5/10
E. I. E. I. Oh Brother.
26 August 2013
Warning: Spoilers
That Pa Kettle. Thinking that Ma is having another, Ma tells other perspective fathers that it's just like shelling peas. But it's really Kim, son Tom's wife, and this introduces the family to Kim's snobbish parents, Ray Collins and Barbara Brown. The Fay Bainter look-like Brown (and sound-alike) is one of the most meddlesome mothers in screen history and it is hard to feel any sympathy for her as everybody gangs up on her. In the meantime, Pa discovers radium on his property and becomes radio active to humorous results. Yes, Marjorie Main and Percy Kilbride are back for another go-around as the hicks from the sticks who somehow managed to move into the lap of luxury yet never gave up the farm.

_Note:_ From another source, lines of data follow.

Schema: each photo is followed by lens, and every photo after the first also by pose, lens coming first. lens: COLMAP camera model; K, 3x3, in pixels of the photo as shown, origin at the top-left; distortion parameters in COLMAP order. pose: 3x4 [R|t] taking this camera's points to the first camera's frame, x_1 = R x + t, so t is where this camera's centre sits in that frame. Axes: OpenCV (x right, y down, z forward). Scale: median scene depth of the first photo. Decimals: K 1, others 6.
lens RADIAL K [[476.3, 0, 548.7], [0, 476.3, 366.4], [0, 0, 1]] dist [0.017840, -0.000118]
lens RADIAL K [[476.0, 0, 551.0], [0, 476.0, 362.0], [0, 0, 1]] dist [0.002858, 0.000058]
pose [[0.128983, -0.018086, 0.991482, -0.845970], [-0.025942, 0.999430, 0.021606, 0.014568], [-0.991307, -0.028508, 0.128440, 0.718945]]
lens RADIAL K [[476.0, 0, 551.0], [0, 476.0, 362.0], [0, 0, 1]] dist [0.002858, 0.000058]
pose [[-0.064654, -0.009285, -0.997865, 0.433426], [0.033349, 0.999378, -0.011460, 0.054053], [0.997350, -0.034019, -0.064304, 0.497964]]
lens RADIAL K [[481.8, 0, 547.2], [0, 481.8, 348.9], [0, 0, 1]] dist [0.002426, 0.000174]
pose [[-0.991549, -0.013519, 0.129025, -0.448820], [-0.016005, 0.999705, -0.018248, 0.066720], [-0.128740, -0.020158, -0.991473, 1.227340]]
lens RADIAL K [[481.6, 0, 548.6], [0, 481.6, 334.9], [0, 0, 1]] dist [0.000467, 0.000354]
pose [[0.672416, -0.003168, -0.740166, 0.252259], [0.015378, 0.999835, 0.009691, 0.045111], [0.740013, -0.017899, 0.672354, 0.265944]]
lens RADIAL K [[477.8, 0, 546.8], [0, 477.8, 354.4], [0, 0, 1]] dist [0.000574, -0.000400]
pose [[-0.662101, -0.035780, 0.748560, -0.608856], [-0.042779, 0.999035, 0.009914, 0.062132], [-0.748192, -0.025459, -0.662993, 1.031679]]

This is one of the films where math is exploited for a gag, trying to convince us that 14 times 5 is 25, using addition and division to prove it. The gags may rank high, but it is dwindled by a poorly executed plot. The Native American pals of pa are treated with more contempt although there's a very funny response to the revelation that Brown's family came over on the Mayflower. A very funny car and train race sequence at the end seems like something out of the Keystone Cops. It tries to soften the blow of Brown's earlier behavior, but the sight of Main and Brown on a push cart, or whatever those contraptions are called, is worth all that earlier obnoxiousness.